Outside the Digital Reality building in Texas.

Outside the Digital Reality building in Texas. 

The inside of one of Digital Realty’s data centers looks a bit like a highly secure hospital, or prison, except there’s hardly anyone around.

“It doesn’t look like your typical office,” said Bryan Marsh, of Digital Realty. “There’s not a lot of people here. It’s mainly for running computers.”

Digital Realty is a global company that does what the name suggests: It sells real estate for data. Marsh used to sell office buildings to clients who cared about lush amenities like private conference rooms and gyms. Today, his clients care about access to power, space and security.

Marsh won’t say who his clients are, though they’re in industries that include finance, health care, retail, etc. But he said business is good.

“Demand keeps growing and exploding,” Marsh said. “It’s almost tough to keep up with it at times.”

The demand for digital storage is growing because of us

“You and I use a data center every day when we use our phones, when we use an app to order something, when we trade, when we bank, when you play a game,” said Bo Bond, managing director for the real estate firm JLL’s Dallas office. “Every time, you’re hitting a data center.”

A study he conducted shows North Texas is the number three data center market in the country. Northern Virginia and Northern California take the top two spots, which Bond said makes sense because they’re government and tech centers respectively. So why North Texas?

“We’re very diverse in our industries,” Bond said. “We have a very low cost of power, low taxation, centrally located, great airport, easy to develop.”

Those ingredients have made Dallas-Fort Worth a popular spot for major third party data center providers like Digital Realty, CyrusOne and T5 Data Centers. In July, Facebook started construction on a $1 billion data center in Fort Worth, not far from a center owned by Blue Cross Blue Shield and another for Citigroup.

Bond said states and cities are fighting to recruit data centers because of the revenue they can bring in.

“The amount of investment is much greater than any other piece of real estate, much more than an office building, a warehouse, a retail a hotel, and to a municipality, that’s tax revenue,” Bond said. “And then one of the benefits to a data center is it doesn’t tax your infrastructure.”

It doesn’t tax the infrastructure because a data center doesn’t generally employ a lot of people. Still, nearly two dozen states have specially tailored incentives to attract data centers, according to the Associated Press.

The biggest concern is energy use. Keeping all those servers cool requires an enormous amount of power. In 2013, data centers used around 90 billion kilowatt hours of electricity, or the equivalent of what’s produced by about 30 large power plants, according to Pierre Delforge, with the Natural Resources Defense Council. 

“We don’t build new smelters or steel plants, but these are the modern equivalent of these industrial energy users,” he said. 

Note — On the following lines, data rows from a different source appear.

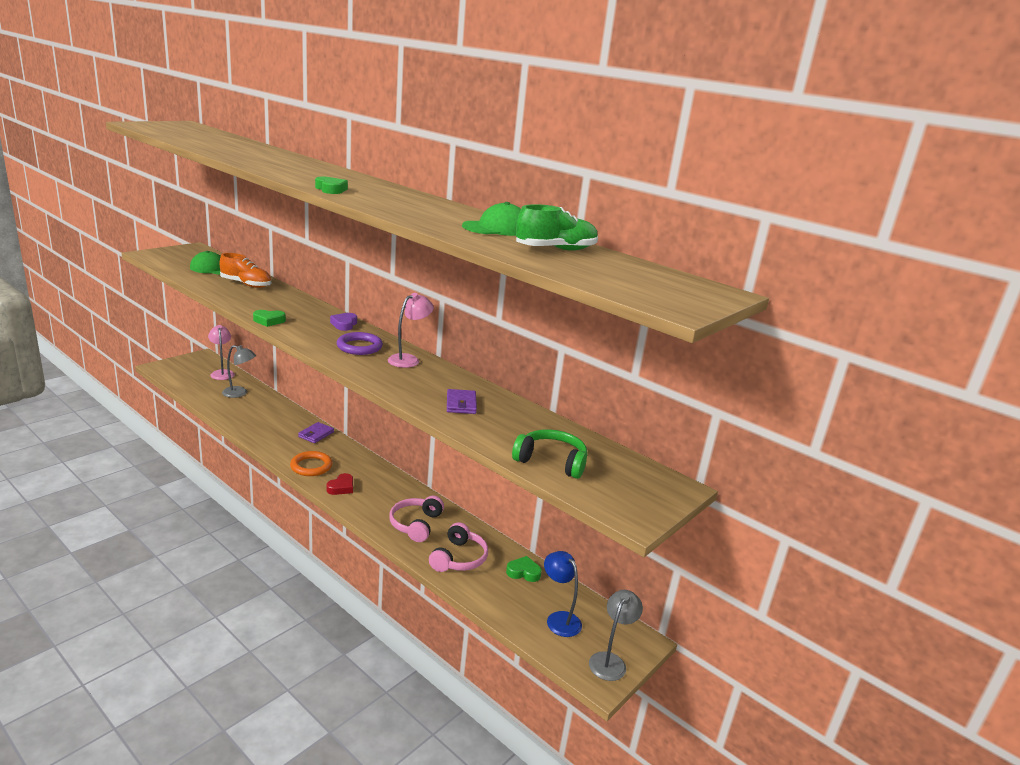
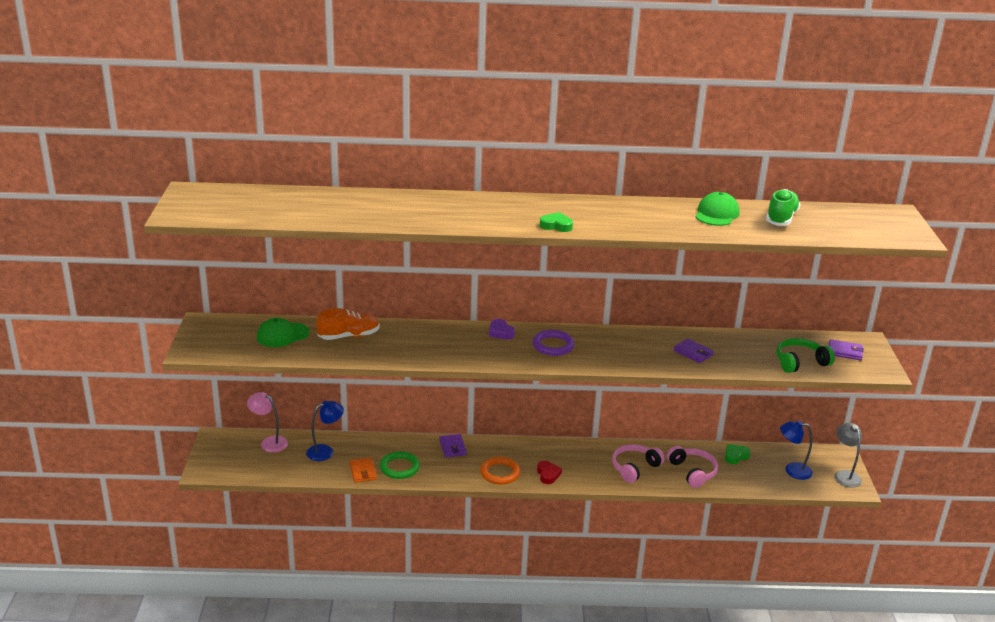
camera: 40 degrees left, 5 degrees up
(233, 415) = (363, 472): none -> orange wallet
(239, 393) = (325, 451): grey lamp -> blue lamp
(258, 425) = (399, 467): none -> green ring
(269, 321) = (452, 360): green heart -> none
(409, 359) = (599, 337): pink lamp -> none
(415, 524) = (634, 468): pink headphones -> pink headphones turned 75 degrees clockwise
(626, 480) = (845, 352): none -> purple wallet

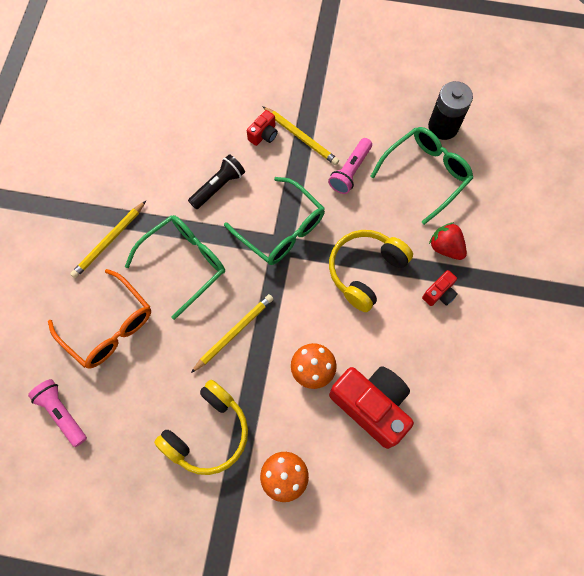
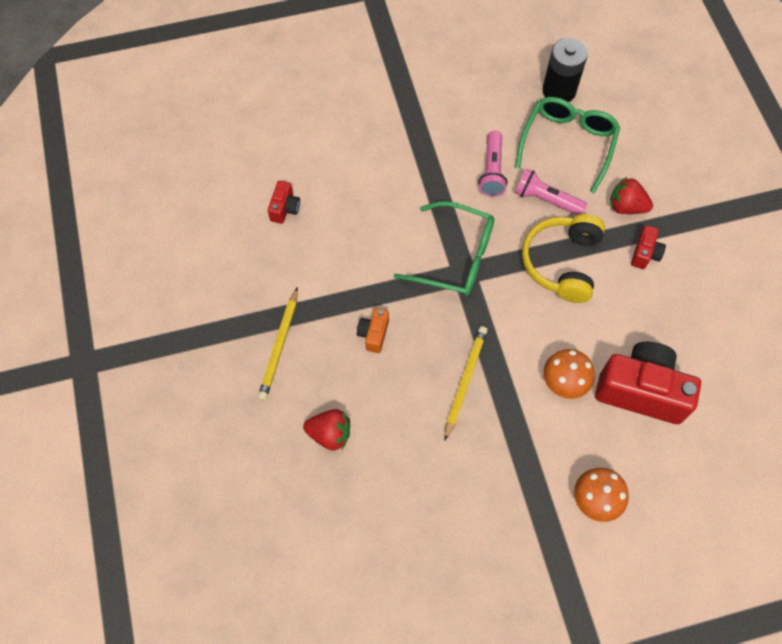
camera: 25 degrees left, 5 degrees down
(62, 413) = (330, 545): pink flashlight -> pink flashlight (546, 200)
(109, 327) = (330, 434): orange glasses -> red strawberry
(184, 263) = (374, 334): green glasses -> orange camera
(208, 432) = (495, 493): yellow headphones -> none
(218, 186) = (365, 241): black flashlight -> none
(263, 135) = (383, 170): red camera -> red camera (285, 208)
(301, 137) = (423, 157): yellow pencil -> none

And while we often blame the large server farms  for being energy hogs, Delforge said the big data centers are usually pretty energy efficient, and more are turning to renewable energyThe real problem, he said, is with the millions of smaller data servers in office building throughout our cities. We have to clean up those little rooms full of servers Delforge said, and make major data centers more energy efficient if we want a clean cloud.